It goes without saying that the South African criminal justice system has been saddled with delays for a long time. To curb these delays, the legislature, in 1997 enacted s 342A of the Criminal Procedure Act 51 of 1977 (CPA) following the investigation into delays (by the South African Law Reform Commission’s Project 73: Simplification of Criminal Procedure) in the finalisation of criminal cases so as to provide several remedies that the courts can apply in order to remedy the situation. One of these statutory remedies is the costs order provision, which in theory is quite similar to the costs order which is common in civil litigation.
Section 342A(3)(e) of the CPA states that –
‘(i) the state shall pay the accused concerned the wasted costs incurred by the accused as a result of an unreasonable delay caused by an officer employed by the state;
(ii) the accused or his or her legal adviser, as the case may be, shall pay the state the wasted costs incurred by the state as a result of an unreasonable delay caused by the accused or his or her legal adviser, as the case may be’.
At this stage, however, this provision for a costs order has not yet come into effect. Moreover, a date has not been set as to when it will come into effect. It is worth mentioning that to date, 26 years have passed since s 342A of the CPA was introduced and yet the costs order that is provided for under subs (3) still remains just that with no hope or talk of it being made official any time soon. In all fairness, with this remedy coming into effect and being applied by criminal courts, the South African criminal justice system would most likely suffer less delays and the constitutional right to an expedient trial would definitely gain protection.

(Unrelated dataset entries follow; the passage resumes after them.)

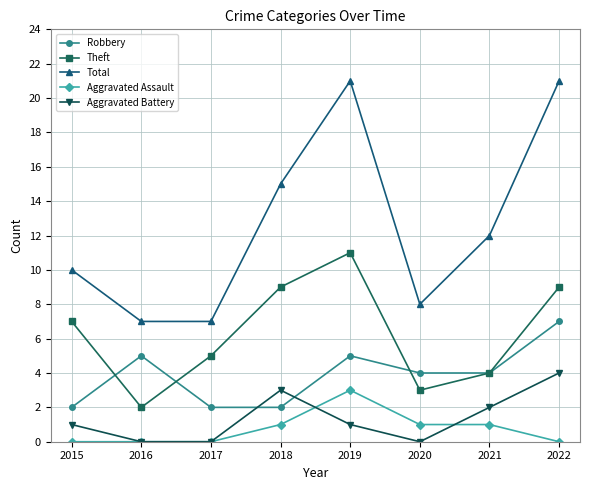

Reading right to left, transcribe all the data shown in this chart.

Robbery: 2022=7	2021=4	2020=4	2019=5	2018=2	2017=2	2016=5	2015=2
Theft: 2022=9	2021=4	2020=3	2019=11	2018=9	2017=5	2016=2	2015=7
Total: 2022=21	2021=12	2020=8	2019=21	2018=15	2017=7	2016=7	2015=10
Aggravated Assault: 2022=0	2021=1	2020=1	2019=3	2018=1	2017=0	2016=0	2015=0
Aggravated Battery: 2022=4	2021=2	2020=0	2019=1	2018=3	2017=0	2016=0	2015=1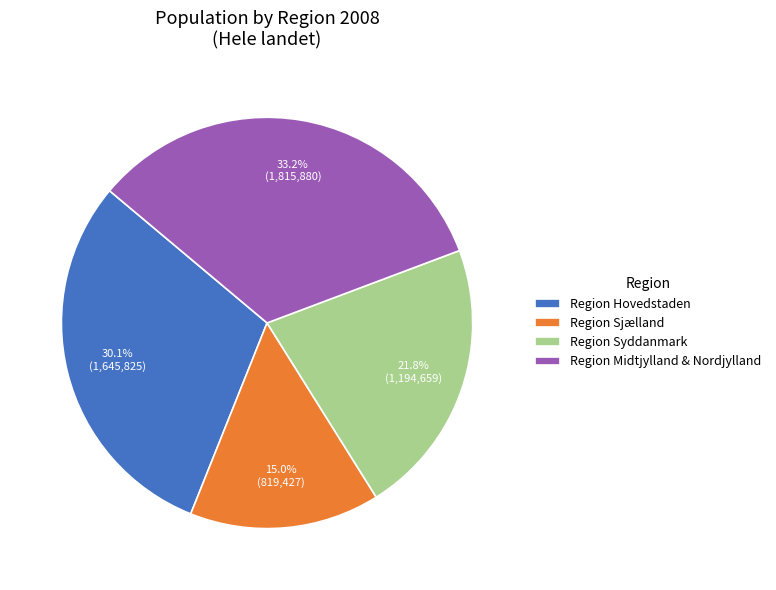

Which slice is the smallest?

Region Sjælland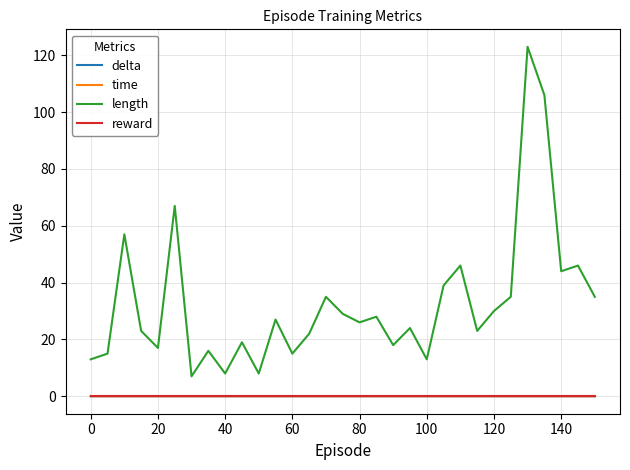

Which series has the largest total across all categories?

length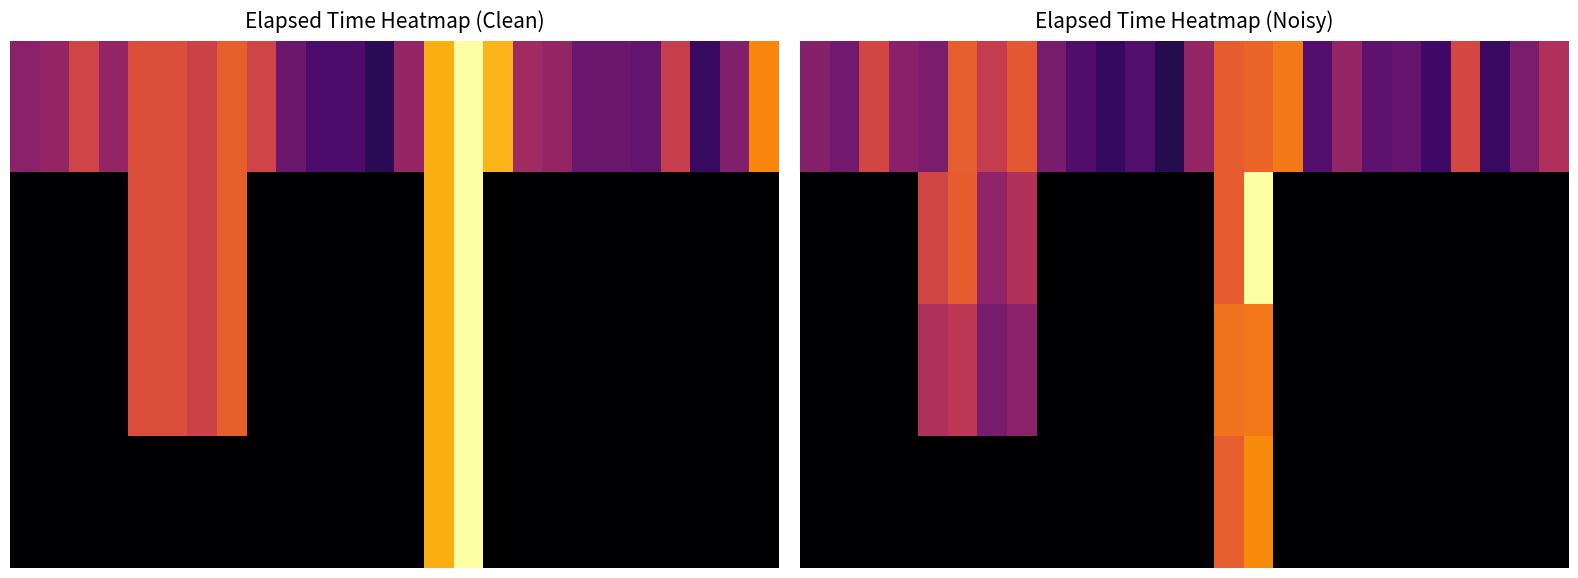

Which has a higher value, 15 or 16?

16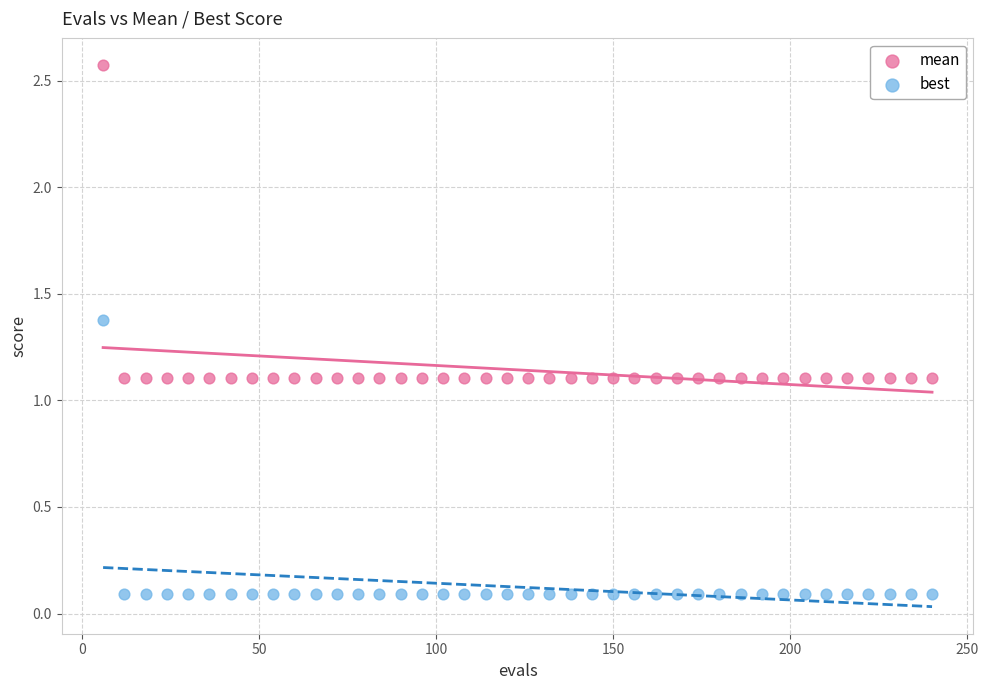

Which series contains the highest Y value?

mean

More often than not, accused persons have suffered grave financial prejudice wherein they have had to constantly fund their cases even though there is no progress due to unreasonable delays occasioned by the state. Conversely, the state has also in many cases had to keep funding cases for instance by making witnesses available for trials and so forth, only for cases to continue being postponed due to unreasonable delays caused by accused persons personally or through their legal representatives. In civil procedure, such prejudice is under control as the delaying party can always be ordered to pay wasted costs occasioned by such delay. In essence, an urgent need exists for the same principles to come into effect in criminal courts so that courts can order the faulty party to pay wasted costs whenever unreasonable delays are detected.
It is significant, however, to note that several issues may arise should the cost order come into effect. For instance, it would be a time-consuming exercise to determine, which official of the state is responsible for the delay, since various agencies of the state are involved in criminal trials. It is also likely that the review procedure against decisions of the court to reward costs against either the state or the defence would bring about an additional workload on the Department of Justice, as well as the State Attorney.
Furthermore, no provision for any expenditure has been made where the state may be held liable for costs save to mention that recovering costs from an accused will overburden the State Attorney, as well as the Department of Justice, which already deals with a lot of debt files. Similarly, there is also no basis on which the state’s wasted costs can be determined and in fact, it is uncertain how the wasted costs will be determined according to the wording of the section, namely ‘the scale the court deems fit’.
Be that as it may, a proper codification of the costs order will need to be put in place to govern how the costs order should work. Attention to detail will also need to be employed to properly categorise the costs in terms of a certain tariffs structure like in civil procedure. Perhaps the delay in bringing the costs order into effect is based on the abovementioned challenges among others. In any event, the costs order in criminal proceedings is likely to eradicate delays and as such, it needs to come into effect and as any other statutory provision, it stands to be improved through case law, scholarly opinion and so forth.
It is reiterated that the aggrieved party should have a claim for unreasonable delays caused by the other party. In as much as cost orders are granted daily in civil proceedings for various reasons, the same could be applied in criminal proceedings. Ultimately, where it is clear to the court that the delays are unreasonable, the delaying party should be held accountable.
The court in the exercise of its discretion, could order that those costs be granted to the innocent party, such as wasted costs for coming to court. The court could also grant an order for misconduct. With the cost order in operation, litigants are likely to be wary of requesting superfluous postponements and in turn, this will decrease delays remarkably. In essence, not only will the costs order remedy act as a deterrent against delays but it will go on to hold the guilty party accountable while it seeks to compensate the aggrieved party in the process.
Proud Mpofu LLB (Walter Sisulu University) is a legal practitioner in Johannesburg.